Na Introdução e no capítulo As características das instituições totais de Manicômios, prisões e conventos, Erving Goffman desenvolve uma análise que nos parece muito humana de pessoas geralmente marginalizadas na própria condição de enclausurados em instituições totais, não sem antes definir os parâmetros de tais instituições de maneira muito clara: a obra é didática e inicia o leitor de maneira muito prática no tema abordado. As considerações sobre as estratégias para adaptação à realidade de interno e para superação dos limites impostos pelo fechamento aproximam esses indivíduos da pessoa normal, uma vez que as condições clínicas não são as únicas que podem afastar um indivíduo do mundo externo e leva-lo ao confinamento.
Ao mesmo tempo, a uniformidade que aproxima o leitor nos parece também ser a mesma que levanta curiosidades sobre os perfis, que imaginamos serem diversos, dos indivíduos enclausurados. Se a ideia em si do confinamento em instituições totais demonstrada pela obra já remete à negação do eu (self) e a evitabilidade do desenvolvimento da individualidade, é certo que os mais diversos pacientes dentre os 7000 presentes nos hospital observado apresentam características demográficas das mais variadas, de modo que se há uma curiosidade não satisfeita no fragmento da obra proposto a ser debatido neste guia, é o de maiores detalhes dos indivíduos e grupos componentes do estudo.

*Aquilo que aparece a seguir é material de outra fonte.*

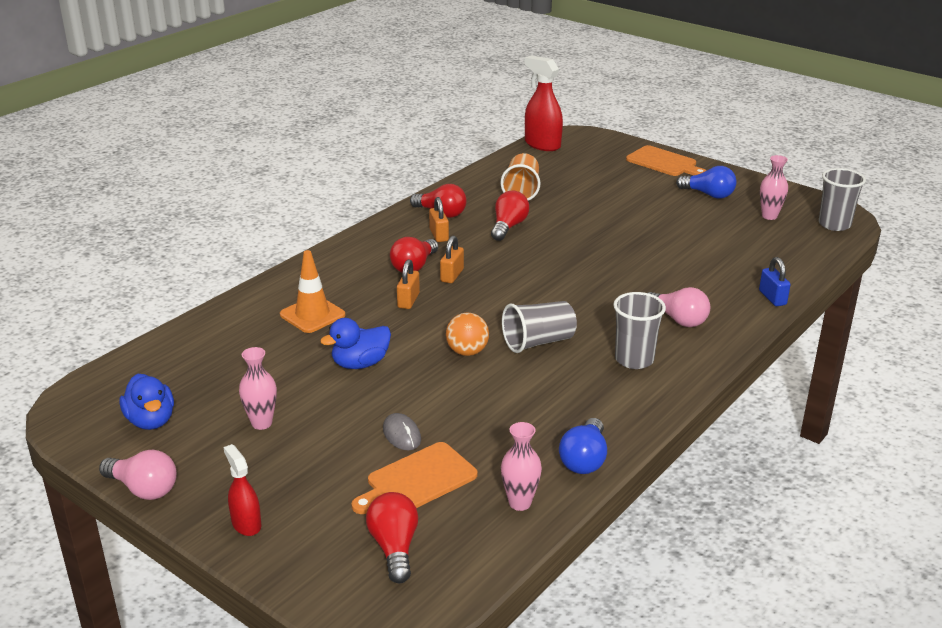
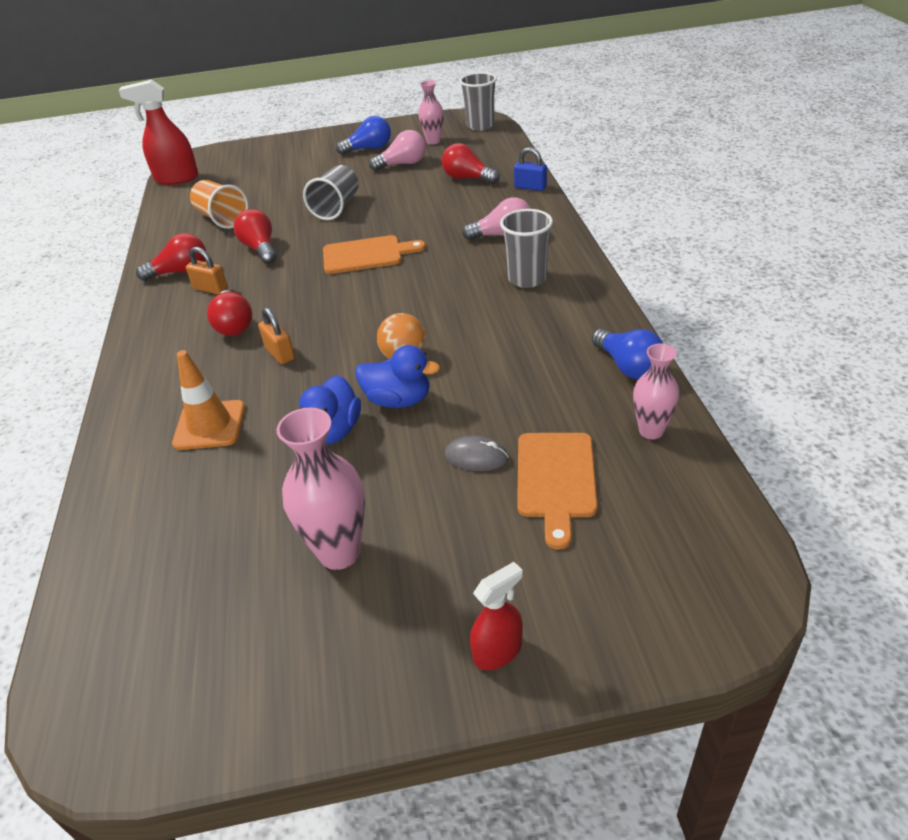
camera: 45 degrees left, 10 degrees up
pink light bulb [99,450,177,500] -> pink light bulb moved to [369,130,426,171]
blue duck [119,374,174,430] -> blue duck moved to [355,345,440,408]
red spray bottle [223,444,261,536] -> red spray bottle turned 135 degrees clockwise [470,562,523,670]
pink vase [239,347,277,430] -> pink vase [276,407,365,570], size x1.56
red light bulb [366,492,418,583] -> red light bulb moved to [442,143,500,184]
orange padlock [440,236,464,283] -> none
grey cup [502,301,577,353] -> grey cup moved to [303,165,359,220]
orange cutting board [626,145,707,176] -> orange cutting board moved to [323,235,426,274]

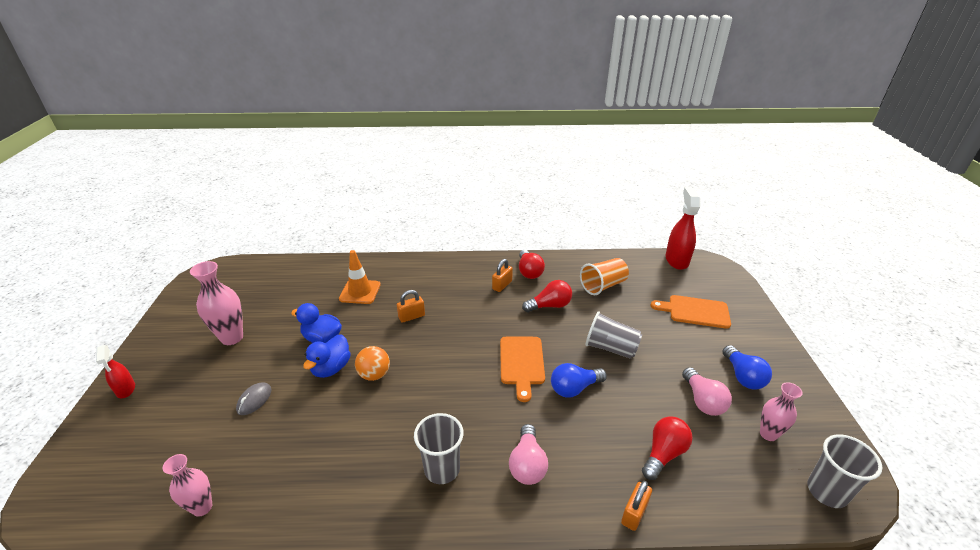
camera: 95 degrees right, 5 degrees down
red light bulb [207,290,252,336] -> none
blue padlock [514,147,547,191] -> orange padlock [621,481,652,531]
orange cutting board [517,433,598,550] -> orange cutting board moved to [651,295,731,329]
blue light bulb [592,328,663,379] -> blue light bulb moved to [551,363,607,398]

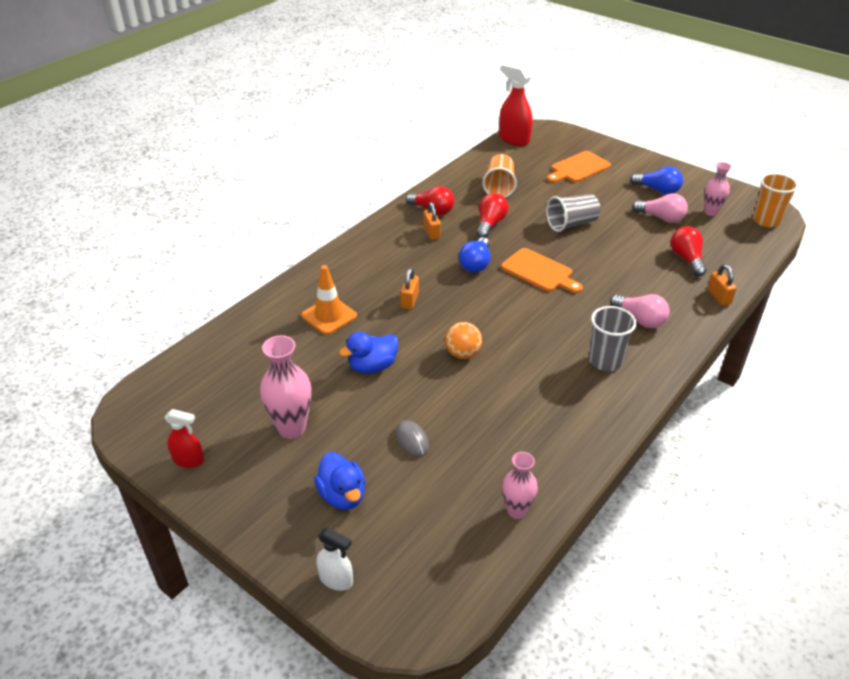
camera: 50 degrees left, 5 degrees up
red spray bottle [96,345,135,398] -> red spray bottle moved to [164,409,204,468]
blue duck [303,334,351,378] -> blue duck moved to [314,452,365,510]
blue light bulb [551,363,607,398] -> blue light bulb moved to [459,237,490,273]
grey cup [807,434,882,508] -> orange cup [753,173,799,227]
none -> white spray bottle [316,527,353,591]

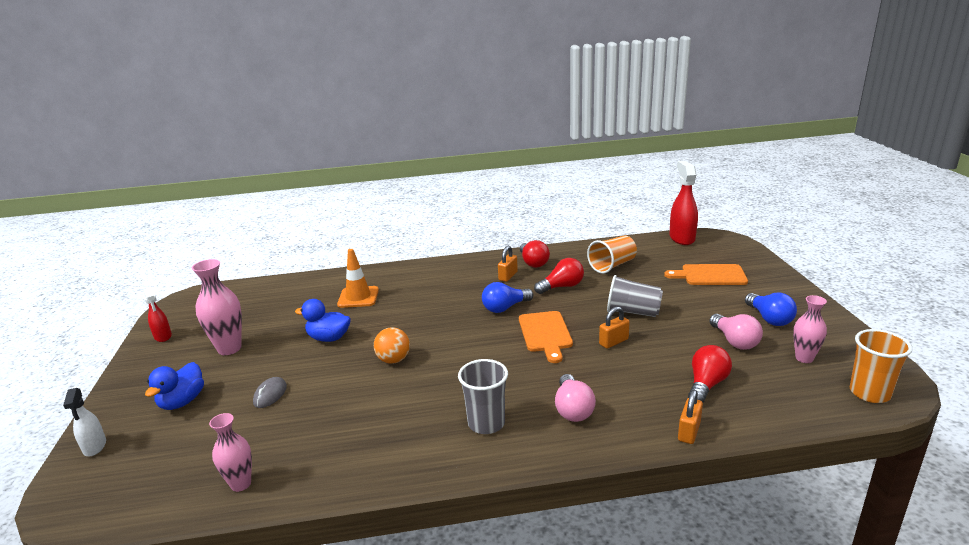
camera: 45 degrees right, 15 degrees down
orange padlock [400,268,419,310] -> orange padlock moved to [599,307,630,349]

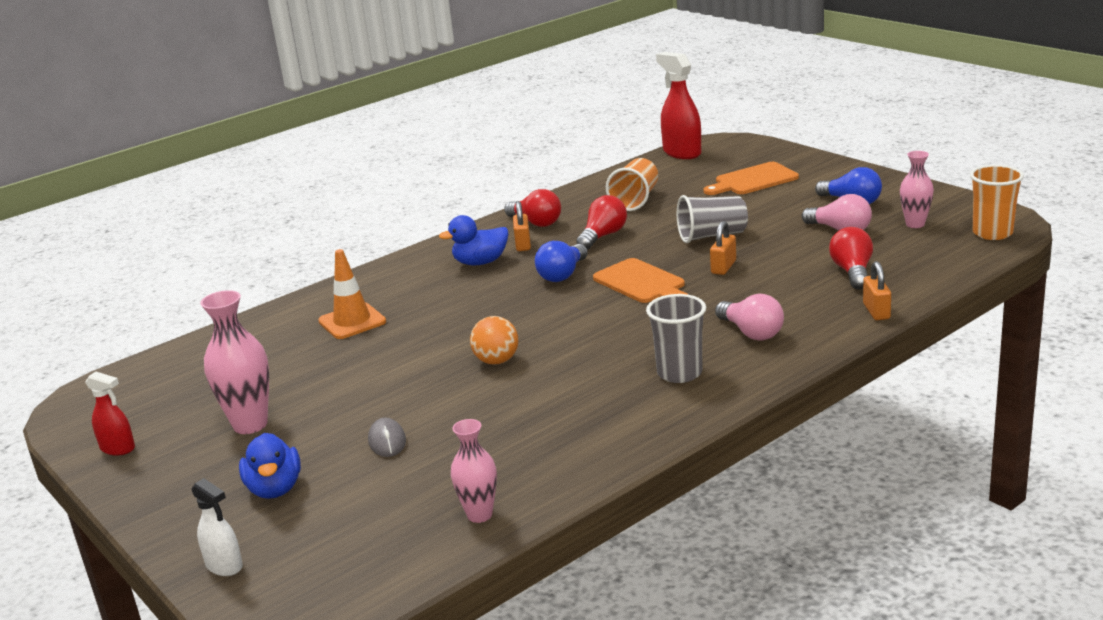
camera: 30 degrees left, 0 degrees up
blue duck [295,299,351,342] -> blue duck moved to [439,215,508,266]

Referências Bibliográficas:
BENELLI, SJ. Goffman e as instituições totais em análise. In: A lógica da internação: instituições totais e disciplinares (des)educativas [online]. São Paulo: Editora UNESP, 2014, pp. 23-62. Acessado em Fev. de 2022.
GOFFMAN, Erving. Manicômios, prisões e conventos. Ed. Perspectiva. São Paulo. 1974. - Introdução e Cap. As características das instituições totais.